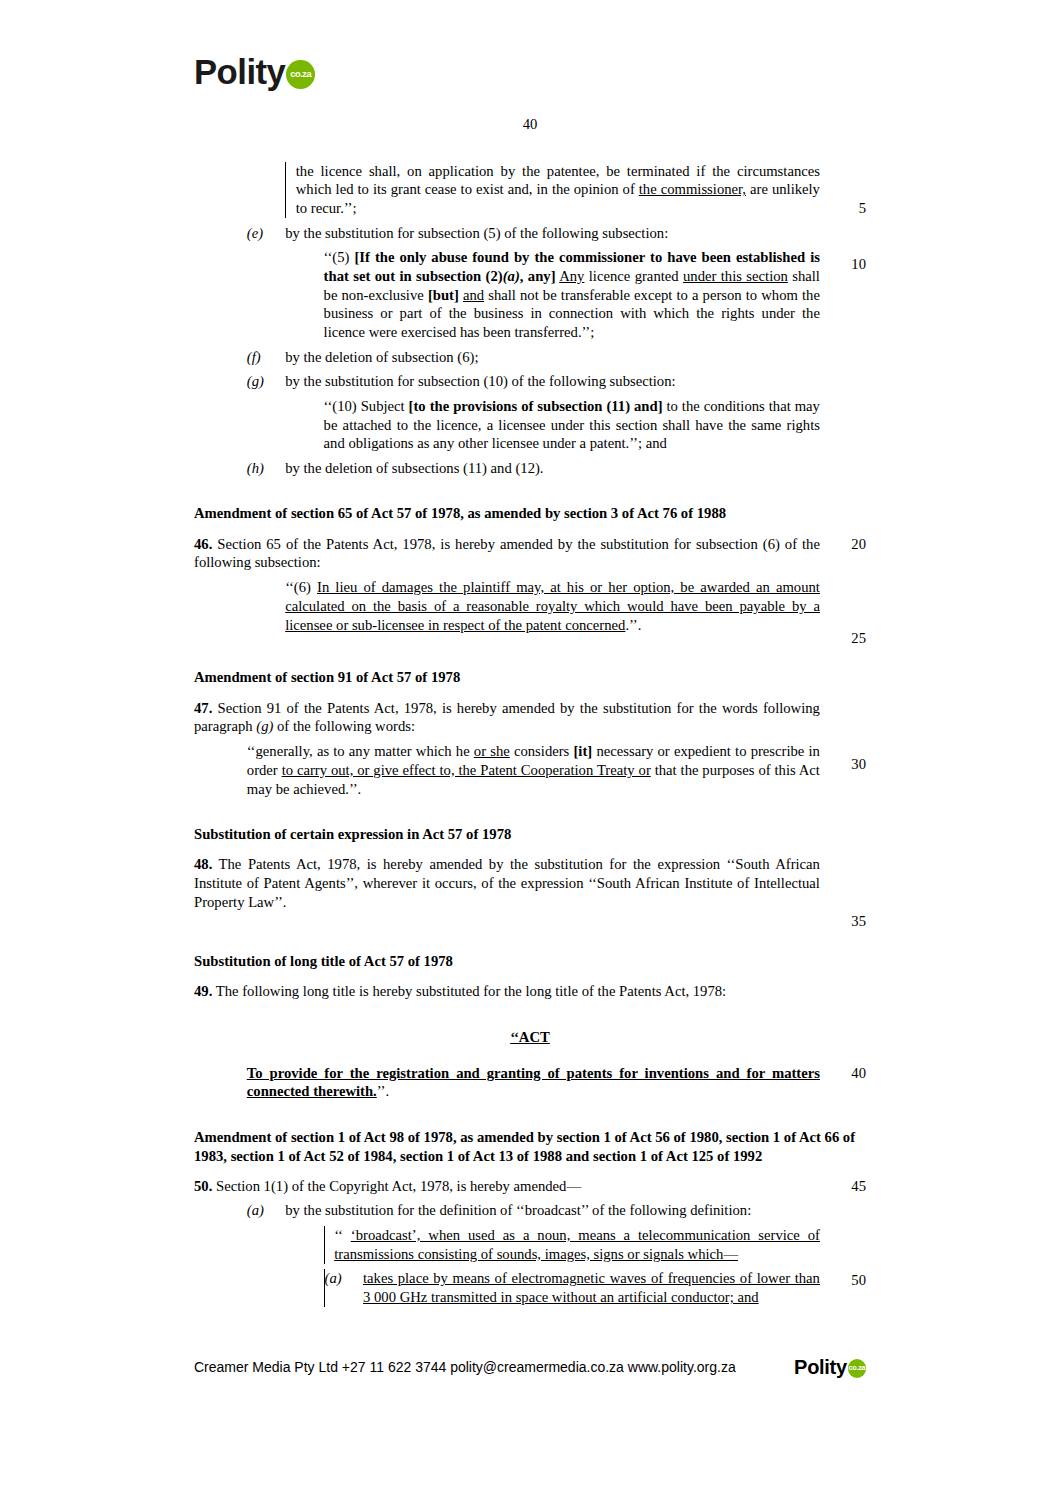Polityco.za
40
the licence shall, on application by the patentee, be terminated if the circumstances which led to its grant cease to exist and, in the opinion of the commissioner, are unlikely to recur.’’;
(e)
by the substitution for subsection (5) of the following subsection:
‘‘(5) [If the only abuse found by the commissioner to have been established is that set out in subsection (2)(a), any] Any licence granted under this section shall be non-exclusive [but] and shall not be transferable except to a person to whom the business or part of the business in connection with which the rights under the licence were exercised has been transferred.’’;
(f)
by the deletion of subsection (6);
(g)
by the substitution for subsection (10) of the following subsection:
‘‘(10) Subject [to the provisions of subsection (11) and] to the conditions that may be attached to the licence, a licensee under this section shall have the same rights and obligations as any other licensee under a patent.’’; and
(h)
by the deletion of subsections (11) and (12).
5 10
Amendment of section 65 of Act 57 of 1978, as amended by section 3 of Act 76 of 1988
46. Section 65 of the Patents Act, 1978, is hereby amended by the substitution for subsection (6) of the following subsection:
‘‘(6) In lieu of damages the plaintiff may, at his or her option, be awarded an amount calculated on the basis of a reasonable royalty which would have been payable by a licensee or sub-licensee in respect of the patent concerned.’’.
20 25
Amendment of section 91 of Act 57 of 1978
47. Section 91 of the Patents Act, 1978, is hereby amended by the substitution for the words following paragraph (g) of the following words:
‘‘generally, as to any matter which he or she considers [it] necessary or expedient to prescribe in order to carry out, or give effect to, the Patent Cooperation Treaty or that the purposes of this Act may be achieved.’’.
30
Substitution of certain expression in Act 57 of 1978
48. The Patents Act, 1978, is hereby amended by the substitution for the expression ‘‘South African Institute of Patent Agents’’, wherever it occurs, of the expression ‘‘South African Institute of Intellectual Property Law’’.
35
Substitution of long title of Act 57 of 1978
49. The following long title is hereby substituted for the long title of the Patents Act, 1978:
‘‘ACT
To provide for the registration and granting of patents for inventions and for matters connected therewith.’’.
40
Amendment of section 1 of Act 98 of 1978, as amended by section 1 of Act 56 of 1980, section 1 of Act 66 of 1983, section 1 of Act 52 of 1984, section 1 of Act 13 of 1988 and section 1 of Act 125 of 1992
50. Section 1(1) of the Copyright Act, 1978, is hereby amended—
(a)
by the substitution for the definition of ‘‘broadcast’’ of the following definition:
‘‘ ‘broadcast’, when used as a noun, means a telecommunication service of transmissions consisting of sounds, images, signs or signals which—
(a)
takes place by means of electromagnetic waves of frequencies of lower than 3 000 GHz transmitted in space without an artificial conductor; and
45 50
Creamer Media Pty Ltd +27 11 622 3744 polity@creamermedia.co.za www.polity.org.za
Polityco.za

_Work instruction_
Word for word, set down each record shown above, omitting the pictures.

_Expected output_
Polityco.za
40
the licence shall, on application by the patentee, be terminated if the circumstances which led to its grant cease to exist and, in the opinion of the commissioner, are unlikely to recur.’’;
(e)
by the substitution for subsection (5) of the following subsection:
‘‘(5) [If the only abuse found by the commissioner to have been established is that set out in subsection (2)(a), any] Any licence granted under this section shall be non-exclusive [but] and shall not be transferable except to a person to whom the business or part of the business in connection with which the rights under the licence were exercised has been transferred.’’;
(f)
by the deletion of subsection (6);
(g)
by the substitution for subsection (10) of the following subsection:
‘‘(10) Subject [to the provisions of subsection (11) and] to the conditions that may be attached to the licence, a licensee under this section shall have the same rights and obligations as any other licensee under a patent.’’; and
(h)
by the deletion of subsections (11) and (12).
5 10
Amendment of section 65 of Act 57 of 1978, as amended by section 3 of Act 76 of 1988
46. Section 65 of the Patents Act, 1978, is hereby amended by the substitution for subsection (6) of the following subsection:
‘‘(6) In lieu of damages the plaintiff may, at his or her option, be awarded an amount calculated on the basis of a reasonable royalty which would have been payable by a licensee or sub-licensee in respect of the patent concerned.’’.
20 25
Amendment of section 91 of Act 57 of 1978
47. Section 91 of the Patents Act, 1978, is hereby amended by the substitution for the words following paragraph (g) of the following words:
‘‘generally, as to any matter which he or she considers [it] necessary or expedient to prescribe in order to carry out, or give effect to, the Patent Cooperation Treaty or that the purposes of this Act may be achieved.’’.
30
Substitution of certain expression in Act 57 of 1978
48. The Patents Act, 1978, is hereby amended by the substitution for the expression ‘‘South African Institute of Patent Agents’’, wherever it occurs, of the expression ‘‘South African Institute of Intellectual Property Law’’.
35
Substitution of long title of Act 57 of 1978
49. The following long title is hereby substituted for the long title of the Patents Act, 1978:
‘‘ACT
To provide for the registration and granting of patents for inventions and for matters connected therewith.’’.
40
Amendment of section 1 of Act 98 of 1978, as amended by section 1 of Act 56 of 1980, section 1 of Act 66 of 1983, section 1 of Act 52 of 1984, section 1 of Act 13 of 1988 and section 1 of Act 125 of 1992
50. Section 1(1) of the Copyright Act, 1978, is hereby amended—
(a)
by the substitution for the definition of ‘‘broadcast’’ of the following definition:
‘‘ ‘broadcast’, when used as a noun, means a telecommunication service of transmissions consisting of sounds, images, signs or signals which—
(a)
takes place by means of electromagnetic waves of frequencies of lower than 3 000 GHz transmitted in space without an artificial conductor; and
45 50
Creamer Media Pty Ltd +27 11 622 3744 polity@creamermedia.co.za www.polity.org.za
Polityco.za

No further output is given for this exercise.